Something I'm reminded of every time I reach the bottom of a pg essay, or every time I look back on the writing I'm most proud of, is that time was taken to consider and craft the text. Crucially, the text - and its ideas - was shared with others, feedback was gathered, and the text further refined.
Low-friction composition is important; it's a huge boost to have a simple clean slate with which to begin. But often once that initial effort is over with, good writing becomes a work of careful refinement. Here's some things I haven't found in any platform that would be great;
1. Full revision history. Every keystroke I've made, every tiny little edit should be saved. Everything. In order. Everything. This is a small data problem.
2. Once I create some text, I'd like to be able to share it privately with my trusted testers and feedbackers. They should be able to highlight text and make notes in-place. If I trust them enough - or they are an actual nominated human editor - they should be able to edit the text.
3. Some guidelines for good clear writing are automatable. An editor could tell me when a sentence is getting very long. An editor could detect obscure or imprecise words and suggest alternatives. An editor could detect repetition of mundane words or phrases. You get the idea ... the point is that real work can be done here.
4. It would be nice to be able to make margin notes, and to track goals. It is common to sketch out in advance the purpose or goals of a text; the outline and key points to be included. It'd be neat to be able to check them off as progress is made.
Or in summary; it'd be nice to see a tool that took as its goal that writing itself can be made more effective, rather than merely prettier.
A 'replay' function would be good as well. I have a feeling that what I actually do when editing is different to what I like to think I do. This feeling is based on some screen videos I did a little time back.
I built (and am continuously working on) throwww. Let me know if you have any questions. Also here's kind of a mission statement of sorts http://throwww.com/a/1
ankit84 a few comments below linked to http://throwww.com/a/41k which is also not showing up.
You could have the best UI in the world--nobody's going to use your service if it randomly deletes their work.
If you're not keen on self-hosting, I'd want:
- the ability to export to an importable format (eg, wordpress's WXR). Exporting html/text is all well and good, but I need to be able to migrate
- other stuff I'm sure you've thought about, like custom domains, custom URLs (eg /this-is-the-post-title) etc
- discoverability of other users/"blogs" on the network
Nice work though. I really like it.
* Who owns the content ?
* Are they going to keep there for lifetime?
* How would you make money and let us write? In future they can monetize on my content.
btw, let me admit, I created one for linkback http://throwww.com/a/41k
Also, I usually stick to Wordpress because you can embed code. Any plans to allow syntax highlighting?

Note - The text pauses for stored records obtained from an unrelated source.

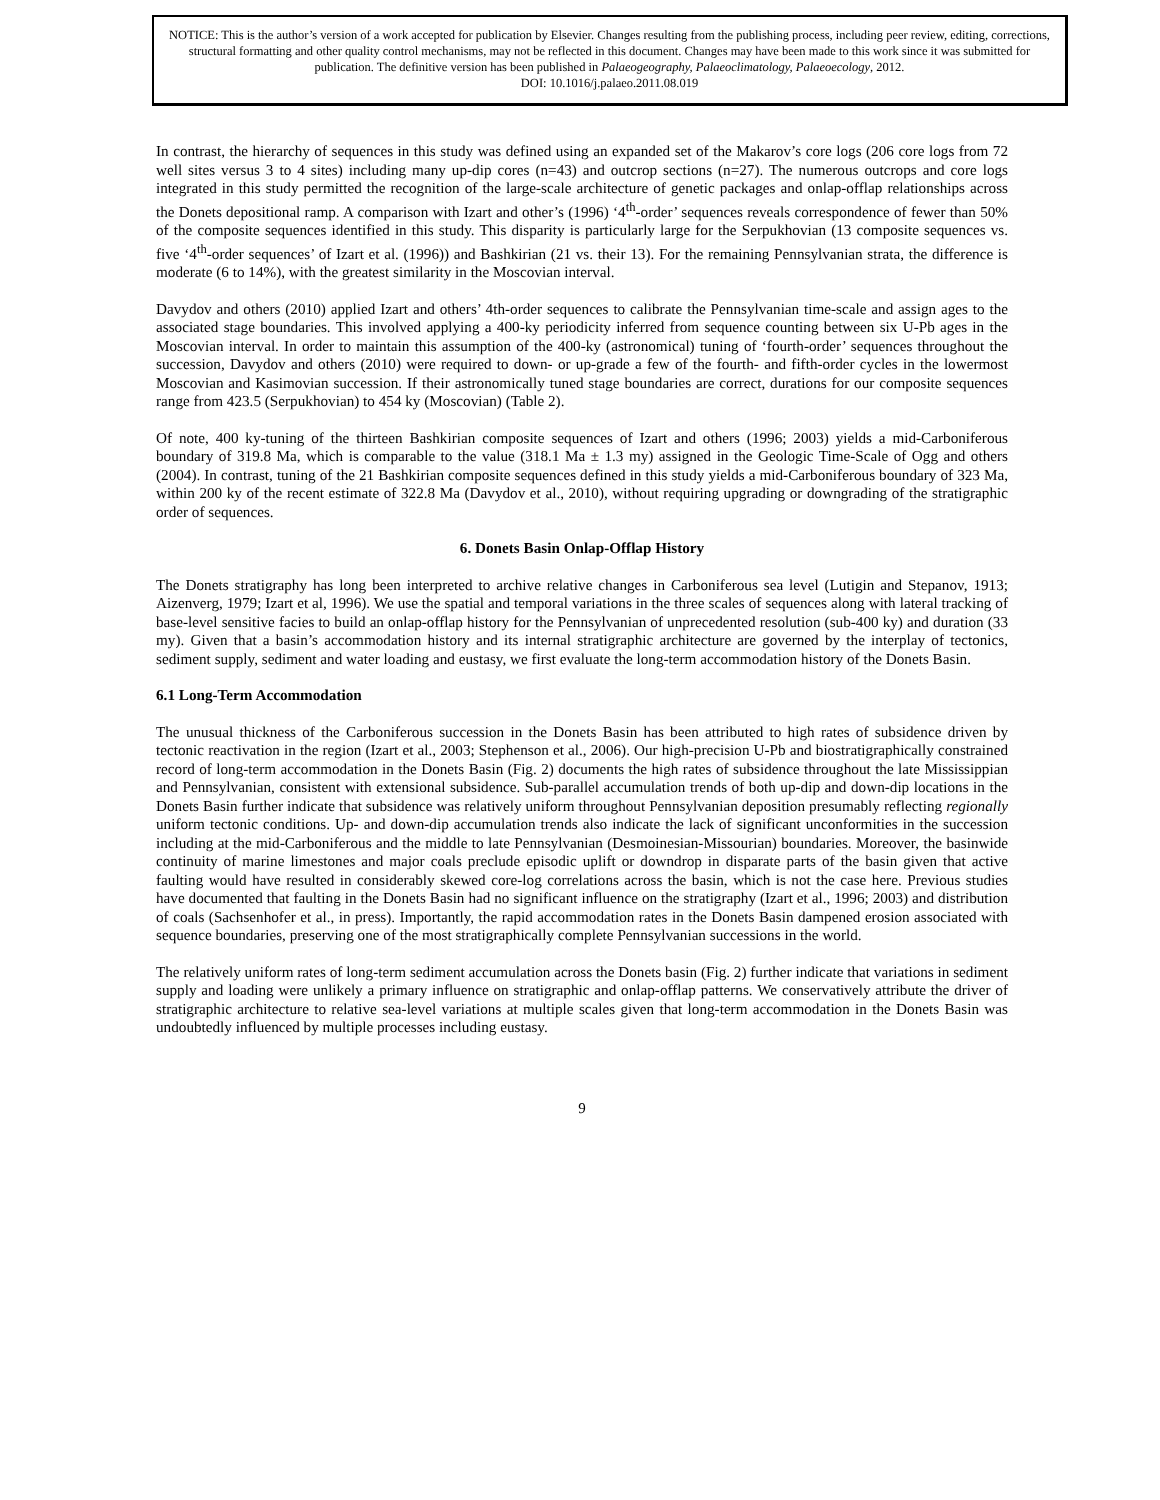NOTICE: This is the author’s version of a work accepted for publication by Elsevier. Changes resulting from the publishing process, including peer review, editing, corrections, structural formatting and other quality control mechanisms, may not be reflected in this document. Changes may have been made to this work since it was submitted for publication. The definitive version has been published in Palaeogeography, Palaeoclimatology, Palaeoecology, 2012.
DOI: 10.1016/j.palaeo.2011.08.019
In contrast, the hierarchy of sequences in this study was defined using an expanded set of the Makarov’s core logs (206 core logs from 72 well sites versus 3 to 4 sites) including many up-dip cores (n=43) and outcrop sections (n=27). The numerous outcrops and core logs integrated in this study permitted the recognition of the large-scale architecture of genetic packages and onlap-offlap relationships across the Donets depositional ramp. A comparison with Izart and other’s (1996) ‘4<sup>th</sup>-order’ sequences reveals correspondence of fewer than 50% of the composite sequences identified in this study. This disparity is particularly large for the Serpukhovian (13 composite sequences vs. five ‘4<sup>th</sup>-order sequences’ of Izart et al. (1996)) and Bashkirian (21 vs. their 13). For the remaining Pennsylvanian strata, the difference is moderate (6 to 14%), with the greatest similarity in the Moscovian interval.
Davydov and others (2010) applied Izart and others’ 4th-order sequences to calibrate the Pennsylvanian time-scale and assign ages to the associated stage boundaries. This involved applying a 400-ky periodicity inferred from sequence counting between six U-Pb ages in the Moscovian interval. In order to maintain this assumption of the 400-ky (astronomical) tuning of ‘fourth-order’ sequences throughout the succession, Davydov and others (2010) were required to down- or up-grade a few of the fourth- and fifth-order cycles in the lowermost Moscovian and Kasimovian succession. If their astronomically tuned stage boundaries are correct, durations for our composite sequences range from 423.5 (Serpukhovian) to 454 ky (Moscovian) (Table 2).
Of note, 400 ky-tuning of the thirteen Bashkirian composite sequences of Izart and others (1996; 2003) yields a mid-Carboniferous boundary of 319.8 Ma, which is comparable to the value (318.1 Ma ± 1.3 my) assigned in the Geologic Time-Scale of Ogg and others (2004). In contrast, tuning of the 21 Bashkirian composite sequences defined in this study yields a mid-Carboniferous boundary of 323 Ma, within 200 ky of the recent estimate of 322.8 Ma (Davydov et al., 2010), without requiring upgrading or downgrading of the stratigraphic order of sequences.
6. Donets Basin Onlap-Offlap History
The Donets stratigraphy has long been interpreted to archive relative changes in Carboniferous sea level (Lutigin and Stepanov, 1913; Aizenverg, 1979; Izart et al, 1996). We use the spatial and temporal variations in the three scales of sequences along with lateral tracking of base-level sensitive facies to build an onlap-offlap history for the Pennsylvanian of unprecedented resolution (sub-400 ky) and duration (33 my). Given that a basin’s accommodation history and its internal stratigraphic architecture are governed by the interplay of tectonics, sediment supply, sediment and water loading and eustasy, we first evaluate the long-term accommodation history of the Donets Basin.
6.1 Long-Term Accommodation
The unusual thickness of the Carboniferous succession in the Donets Basin has been attributed to high rates of subsidence driven by tectonic reactivation in the region (Izart et al., 2003; Stephenson et al., 2006). Our high-precision U-Pb and biostratigraphically constrained record of long-term accommodation in the Donets Basin (Fig. 2) documents the high rates of subsidence throughout the late Mississippian and Pennsylvanian, consistent with extensional subsidence. Sub-parallel accumulation trends of both up-dip and down-dip locations in the Donets Basin further indicate that subsidence was relatively uniform throughout Pennsylvanian deposition presumably reflecting regionally uniform tectonic conditions. Up- and down-dip accumulation trends also indicate the lack of significant unconformities in the succession including at the mid-Carboniferous and the middle to late Pennsylvanian (Desmoinesian-Missourian) boundaries. Moreover, the basinwide continuity of marine limestones and major coals preclude episodic uplift or downdrop in disparate parts of the basin given that active faulting would have resulted in considerably skewed core-log correlations across the basin, which is not the case here. Previous studies have documented that faulting in the Donets Basin had no significant influence on the stratigraphy (Izart et al., 1996; 2003) and distribution of coals (Sachsenhofer et al., in press). Importantly, the rapid accommodation rates in the Donets Basin dampened erosion associated with sequence boundaries, preserving one of the most stratigraphically complete Pennsylvanian successions in the world.
The relatively uniform rates of long-term sediment accumulation across the Donets basin (Fig. 2) further indicate that variations in sediment supply and loading were unlikely a primary influence on stratigraphic and onlap-offlap patterns. We conservatively attribute the driver of stratigraphic architecture to relative sea-level variations at multiple scales given that long-term accommodation in the Donets Basin was undoubtedly influenced by multiple processes including eustasy.
9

I don't know what language you're using, but here's a Ruby library for it: https://github.com/tmm1/pygments.rb
Edit: Scrolled down and saw Django. Pygments is native to Python, so you might be in luck if you want to use that.
My only concern is my ability to get content back for archiving. Is there a way we could export the articles to some simple format? Either markdown or even just a plain text file?
As for your concern. A few users have requested a "download" feature to archive their posts. The features I'm planning on adding in the short term include
* "Download" support. Probably XML or RTF options.
* "Discover" page with curated/voted posts. Kind of like user pages (e.g., throwww.com/u/sfard) except with content from several users
* subdomain user support (i.e., username.throwww.com)
* Potentially "groups"
My only gripe is that when I clicked on my profile it said, "This guy hasn't written anything yet." which was slightly off-putting as I am not actually a "guy."
That said, checkthis is not distraction free. It's more about getting easily a beautiful page on the web, with good social network integrations and a possible instant feedback through the comment pane on the right of your page.
(And regarding some comments not so far, we are supporting Unicode quite well, we have lots of page in Russian for example).
But I was a bit surprised to see a commenting system in it. This isn't what I expected after having read "Why I Made Throwww" . A blog-like commenting system is not what I would associate with simplicity, nor "the purity of just a message".
Also, a little idea for easy improvement (IMHO): display the length of the text, i.e. the number of words and/or the time to read (e.g. based on a naive average of 250 words per minute ).
Screenshot (Chrome, win64): http://www.flickr.com/photos/laacz/8357406754/in/photostream...
Comment if you want anything you don't see. Not promising it'll get built, but it might be something I haven't considered.
I'd suggest instead to use S3. Things like S3Fox make uploading easy.
The problem with all blogging platforms though is that we always focus on making the writing experience better rather than making the audience experience better.
Give me this simplicity, plus a built in way for me to get eyeballs and I'm all yours!
If you implement the things like trending and subdomain user blogs (with things like domain hosting add-ons in the future) I could see it being a very useful blogging alternative.
Curiosity. What have you used technically?
formatting would be a distraction
include "media box" (music/img/url/vimeo)
would be nice to get lost inside of throwww following threads, authors, subjects... or else make twitter serve as the navigation through different "throwww's"
maybe instead of downloading the posts, they "evaporate" within... 2 days? temporality is cool and goes along with the name.